Assignment: Among the entries below, which lines include the string "none"? Show each one.

*** Listed entries Section Begins ***

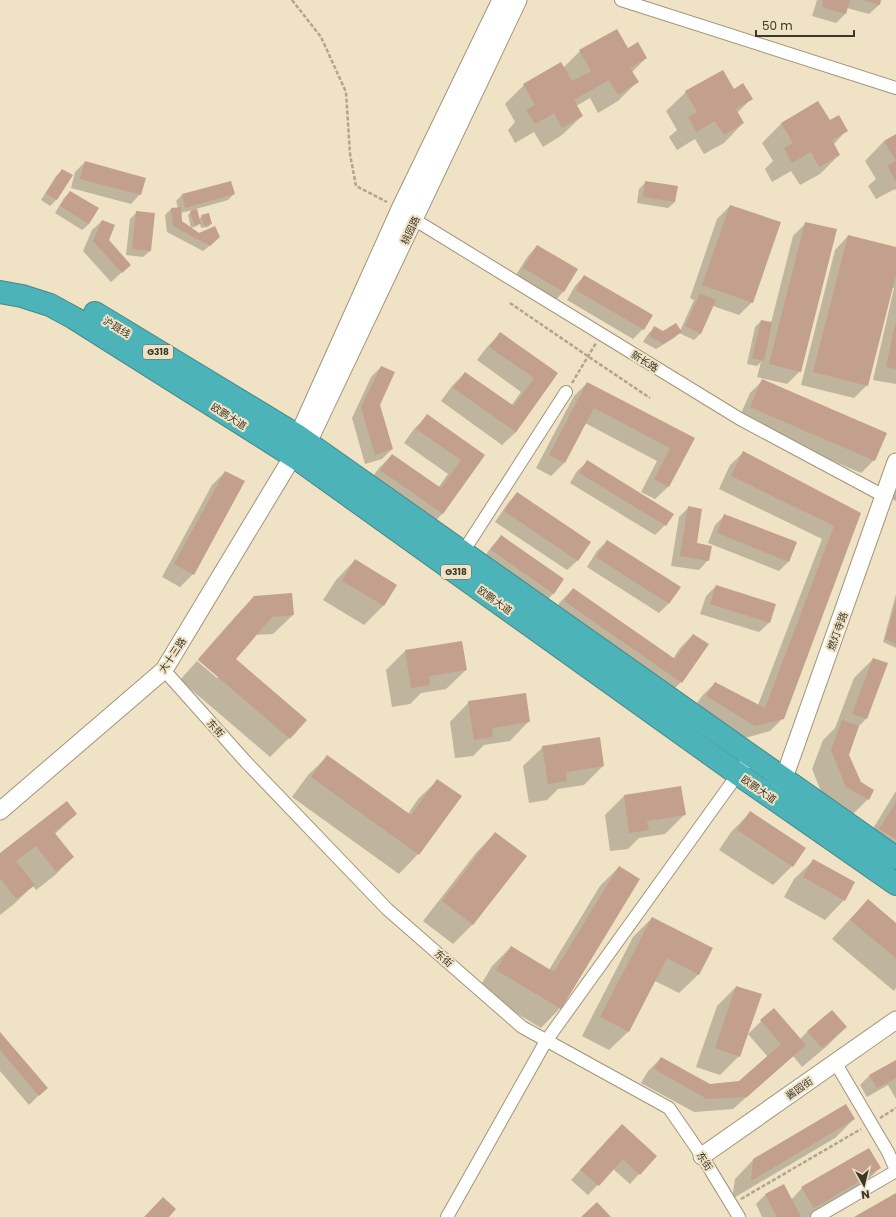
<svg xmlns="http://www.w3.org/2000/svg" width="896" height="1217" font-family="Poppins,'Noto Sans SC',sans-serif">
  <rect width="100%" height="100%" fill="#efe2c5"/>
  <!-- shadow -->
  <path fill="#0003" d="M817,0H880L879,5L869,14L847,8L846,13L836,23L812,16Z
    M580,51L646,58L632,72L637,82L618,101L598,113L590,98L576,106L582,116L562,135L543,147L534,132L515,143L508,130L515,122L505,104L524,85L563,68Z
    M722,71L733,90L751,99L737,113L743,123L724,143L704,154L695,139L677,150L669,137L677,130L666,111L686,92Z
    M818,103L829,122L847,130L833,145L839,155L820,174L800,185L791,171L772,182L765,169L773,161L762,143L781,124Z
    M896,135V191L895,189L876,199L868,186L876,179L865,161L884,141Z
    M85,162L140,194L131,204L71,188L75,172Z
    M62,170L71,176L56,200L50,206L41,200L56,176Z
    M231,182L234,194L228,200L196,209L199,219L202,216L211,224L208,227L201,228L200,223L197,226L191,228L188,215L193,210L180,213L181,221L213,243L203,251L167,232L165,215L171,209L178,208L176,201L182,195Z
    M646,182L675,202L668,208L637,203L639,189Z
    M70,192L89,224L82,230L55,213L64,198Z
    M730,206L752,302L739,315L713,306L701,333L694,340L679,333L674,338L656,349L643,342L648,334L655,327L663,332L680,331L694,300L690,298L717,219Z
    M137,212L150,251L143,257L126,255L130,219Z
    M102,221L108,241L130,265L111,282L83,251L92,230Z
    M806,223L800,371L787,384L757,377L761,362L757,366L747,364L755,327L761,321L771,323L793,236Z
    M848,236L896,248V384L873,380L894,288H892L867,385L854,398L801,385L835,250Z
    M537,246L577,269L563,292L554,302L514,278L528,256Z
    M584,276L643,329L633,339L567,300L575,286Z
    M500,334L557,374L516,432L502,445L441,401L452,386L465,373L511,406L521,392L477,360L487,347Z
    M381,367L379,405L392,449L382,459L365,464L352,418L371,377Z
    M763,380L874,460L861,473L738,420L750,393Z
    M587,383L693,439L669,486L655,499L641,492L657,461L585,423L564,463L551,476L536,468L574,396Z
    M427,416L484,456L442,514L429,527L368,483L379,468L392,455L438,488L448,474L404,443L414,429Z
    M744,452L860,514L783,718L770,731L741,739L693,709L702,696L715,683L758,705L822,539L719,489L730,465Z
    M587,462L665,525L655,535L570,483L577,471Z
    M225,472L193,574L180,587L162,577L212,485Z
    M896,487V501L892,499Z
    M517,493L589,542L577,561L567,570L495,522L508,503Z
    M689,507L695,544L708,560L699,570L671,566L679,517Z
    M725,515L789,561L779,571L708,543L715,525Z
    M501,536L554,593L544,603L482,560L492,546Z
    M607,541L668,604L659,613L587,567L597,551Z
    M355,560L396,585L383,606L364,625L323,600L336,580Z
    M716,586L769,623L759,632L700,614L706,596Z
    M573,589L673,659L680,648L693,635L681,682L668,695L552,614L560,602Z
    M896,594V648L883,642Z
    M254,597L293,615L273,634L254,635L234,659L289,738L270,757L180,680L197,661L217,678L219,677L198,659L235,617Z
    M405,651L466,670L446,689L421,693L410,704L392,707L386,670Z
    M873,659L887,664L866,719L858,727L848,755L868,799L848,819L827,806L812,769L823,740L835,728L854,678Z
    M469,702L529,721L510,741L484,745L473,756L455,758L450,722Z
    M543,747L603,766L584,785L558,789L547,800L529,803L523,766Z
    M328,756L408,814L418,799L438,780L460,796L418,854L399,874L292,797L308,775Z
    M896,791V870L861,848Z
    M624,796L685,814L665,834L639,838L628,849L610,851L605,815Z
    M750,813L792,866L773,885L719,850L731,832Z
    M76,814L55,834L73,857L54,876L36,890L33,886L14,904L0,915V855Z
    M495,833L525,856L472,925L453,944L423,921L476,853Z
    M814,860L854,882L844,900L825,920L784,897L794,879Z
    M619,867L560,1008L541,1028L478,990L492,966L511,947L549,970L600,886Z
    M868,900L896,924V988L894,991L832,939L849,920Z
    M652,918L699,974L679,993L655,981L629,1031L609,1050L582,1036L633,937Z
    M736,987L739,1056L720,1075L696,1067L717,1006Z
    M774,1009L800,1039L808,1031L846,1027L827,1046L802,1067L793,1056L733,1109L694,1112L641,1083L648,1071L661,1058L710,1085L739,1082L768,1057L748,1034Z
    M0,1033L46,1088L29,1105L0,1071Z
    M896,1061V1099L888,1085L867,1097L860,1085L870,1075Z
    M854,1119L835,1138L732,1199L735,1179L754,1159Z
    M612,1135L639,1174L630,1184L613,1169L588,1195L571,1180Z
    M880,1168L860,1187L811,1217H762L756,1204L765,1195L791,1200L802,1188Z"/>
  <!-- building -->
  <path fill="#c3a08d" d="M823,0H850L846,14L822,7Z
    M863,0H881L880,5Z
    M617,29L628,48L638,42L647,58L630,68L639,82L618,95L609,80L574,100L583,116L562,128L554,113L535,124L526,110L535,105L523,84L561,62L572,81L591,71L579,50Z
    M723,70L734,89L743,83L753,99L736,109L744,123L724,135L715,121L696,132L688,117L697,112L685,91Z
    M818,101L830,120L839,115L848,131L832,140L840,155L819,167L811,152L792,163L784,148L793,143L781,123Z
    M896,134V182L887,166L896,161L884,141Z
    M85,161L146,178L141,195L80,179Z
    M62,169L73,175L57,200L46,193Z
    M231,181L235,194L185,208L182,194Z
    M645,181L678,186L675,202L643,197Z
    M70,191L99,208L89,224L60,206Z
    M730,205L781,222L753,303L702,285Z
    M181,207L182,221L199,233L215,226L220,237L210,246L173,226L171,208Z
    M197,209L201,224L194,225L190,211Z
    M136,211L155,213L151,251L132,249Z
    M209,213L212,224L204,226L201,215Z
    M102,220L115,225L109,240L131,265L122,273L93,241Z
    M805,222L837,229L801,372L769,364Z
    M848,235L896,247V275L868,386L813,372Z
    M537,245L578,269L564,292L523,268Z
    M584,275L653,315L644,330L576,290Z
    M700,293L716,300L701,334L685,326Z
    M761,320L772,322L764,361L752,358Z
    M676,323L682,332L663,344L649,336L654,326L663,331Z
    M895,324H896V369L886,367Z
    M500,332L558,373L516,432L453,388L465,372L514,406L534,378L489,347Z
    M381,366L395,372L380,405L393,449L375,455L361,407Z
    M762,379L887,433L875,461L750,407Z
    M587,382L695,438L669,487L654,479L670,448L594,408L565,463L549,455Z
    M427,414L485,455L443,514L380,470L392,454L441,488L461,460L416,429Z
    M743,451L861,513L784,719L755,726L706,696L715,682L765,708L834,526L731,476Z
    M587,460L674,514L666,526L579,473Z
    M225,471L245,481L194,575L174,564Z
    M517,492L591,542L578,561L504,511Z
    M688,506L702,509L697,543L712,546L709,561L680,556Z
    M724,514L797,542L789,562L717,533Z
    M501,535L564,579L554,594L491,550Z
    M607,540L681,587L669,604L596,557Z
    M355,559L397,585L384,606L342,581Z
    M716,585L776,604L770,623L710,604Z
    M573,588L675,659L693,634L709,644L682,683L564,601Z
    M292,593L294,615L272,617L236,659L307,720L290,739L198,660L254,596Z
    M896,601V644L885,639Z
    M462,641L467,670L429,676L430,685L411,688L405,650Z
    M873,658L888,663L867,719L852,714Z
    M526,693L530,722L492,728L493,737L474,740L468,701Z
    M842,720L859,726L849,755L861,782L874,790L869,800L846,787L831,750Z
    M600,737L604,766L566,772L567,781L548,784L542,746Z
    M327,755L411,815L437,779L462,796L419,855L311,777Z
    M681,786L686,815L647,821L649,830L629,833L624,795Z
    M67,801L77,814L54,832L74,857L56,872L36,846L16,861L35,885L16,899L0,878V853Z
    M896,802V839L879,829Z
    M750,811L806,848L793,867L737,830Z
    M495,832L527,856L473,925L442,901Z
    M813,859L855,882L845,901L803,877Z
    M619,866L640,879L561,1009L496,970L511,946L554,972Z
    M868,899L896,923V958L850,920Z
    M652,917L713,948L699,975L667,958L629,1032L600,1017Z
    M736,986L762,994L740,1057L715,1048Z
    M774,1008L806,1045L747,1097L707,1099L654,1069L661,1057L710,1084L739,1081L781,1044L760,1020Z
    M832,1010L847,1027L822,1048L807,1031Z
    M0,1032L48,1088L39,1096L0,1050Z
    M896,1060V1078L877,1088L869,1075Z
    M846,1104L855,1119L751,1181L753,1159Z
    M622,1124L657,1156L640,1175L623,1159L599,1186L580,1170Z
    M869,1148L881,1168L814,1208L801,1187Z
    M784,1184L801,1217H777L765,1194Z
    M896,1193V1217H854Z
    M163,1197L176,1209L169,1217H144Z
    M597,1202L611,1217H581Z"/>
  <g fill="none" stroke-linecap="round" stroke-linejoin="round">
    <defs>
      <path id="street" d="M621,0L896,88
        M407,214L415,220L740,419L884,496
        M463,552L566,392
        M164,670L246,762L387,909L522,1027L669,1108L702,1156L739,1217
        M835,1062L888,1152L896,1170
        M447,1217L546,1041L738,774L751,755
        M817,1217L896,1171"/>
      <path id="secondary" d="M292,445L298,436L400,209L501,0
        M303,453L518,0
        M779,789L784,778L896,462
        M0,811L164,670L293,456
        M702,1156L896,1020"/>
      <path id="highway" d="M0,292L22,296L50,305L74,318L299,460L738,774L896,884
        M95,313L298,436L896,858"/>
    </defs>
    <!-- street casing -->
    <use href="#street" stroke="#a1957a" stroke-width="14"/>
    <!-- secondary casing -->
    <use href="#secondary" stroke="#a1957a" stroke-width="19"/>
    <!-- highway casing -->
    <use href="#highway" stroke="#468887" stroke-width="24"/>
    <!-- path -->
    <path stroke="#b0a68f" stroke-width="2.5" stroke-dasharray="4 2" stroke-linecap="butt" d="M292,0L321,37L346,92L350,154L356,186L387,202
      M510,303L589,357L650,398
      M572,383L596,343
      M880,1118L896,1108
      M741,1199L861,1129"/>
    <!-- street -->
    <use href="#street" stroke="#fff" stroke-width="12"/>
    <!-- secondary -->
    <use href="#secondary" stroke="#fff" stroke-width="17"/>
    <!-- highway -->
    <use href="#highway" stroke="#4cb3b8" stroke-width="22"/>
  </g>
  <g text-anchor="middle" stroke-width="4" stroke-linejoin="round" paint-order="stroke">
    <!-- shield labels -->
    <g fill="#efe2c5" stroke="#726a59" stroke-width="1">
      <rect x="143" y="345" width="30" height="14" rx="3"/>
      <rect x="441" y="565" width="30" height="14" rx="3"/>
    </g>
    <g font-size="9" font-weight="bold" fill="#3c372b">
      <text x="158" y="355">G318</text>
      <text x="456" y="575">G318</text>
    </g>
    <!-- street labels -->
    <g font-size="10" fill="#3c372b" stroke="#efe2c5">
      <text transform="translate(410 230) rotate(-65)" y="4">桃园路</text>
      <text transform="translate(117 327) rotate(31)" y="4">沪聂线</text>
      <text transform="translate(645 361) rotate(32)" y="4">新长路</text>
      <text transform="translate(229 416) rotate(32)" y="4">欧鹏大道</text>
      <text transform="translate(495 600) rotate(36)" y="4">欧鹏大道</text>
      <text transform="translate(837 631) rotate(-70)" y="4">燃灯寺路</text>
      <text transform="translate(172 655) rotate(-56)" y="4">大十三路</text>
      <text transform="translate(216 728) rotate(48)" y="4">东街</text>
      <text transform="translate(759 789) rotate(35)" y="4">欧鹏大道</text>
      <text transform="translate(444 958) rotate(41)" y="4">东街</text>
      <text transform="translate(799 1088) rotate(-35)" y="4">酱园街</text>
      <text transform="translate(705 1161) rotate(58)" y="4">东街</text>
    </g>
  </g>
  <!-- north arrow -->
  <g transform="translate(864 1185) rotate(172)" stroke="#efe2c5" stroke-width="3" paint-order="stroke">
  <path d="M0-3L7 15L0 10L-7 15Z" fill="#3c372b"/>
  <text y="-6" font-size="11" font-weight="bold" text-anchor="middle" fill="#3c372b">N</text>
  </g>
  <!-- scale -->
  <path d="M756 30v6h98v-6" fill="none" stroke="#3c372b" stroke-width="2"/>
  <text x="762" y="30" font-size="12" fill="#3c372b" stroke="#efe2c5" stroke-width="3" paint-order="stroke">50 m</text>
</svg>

*** Listed entries Section Ends ***

Exercise response:
  <g fill="none" stroke-linecap="round" stroke-linejoin="round">
  <path d="M756 30v6h98v-6" fill="none" stroke="#3c372b" stroke-width="2"/>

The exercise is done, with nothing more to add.